- [Records drawn from a data source]:
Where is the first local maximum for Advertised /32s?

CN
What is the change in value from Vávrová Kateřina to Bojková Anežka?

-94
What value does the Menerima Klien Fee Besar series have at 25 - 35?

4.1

- [Directive]: Please render the data above as a Markdown table with the columns Row and Line, giving each nonblank line its own numbered row and leaving out the blank lines.

- [Reply]:
| Row | Line |
|---|---|
| 1 | Where is the first local maximum for Advertised /32s? |
| 2 | CN |
| 3 | What is the change in value from Vávrová Kateřina to Bojková Anežka? |
| 4 | -94 |
| 5 | What value does the Menerima Klien Fee Besar series have at 25 - 35? |
| 6 | 4.1 |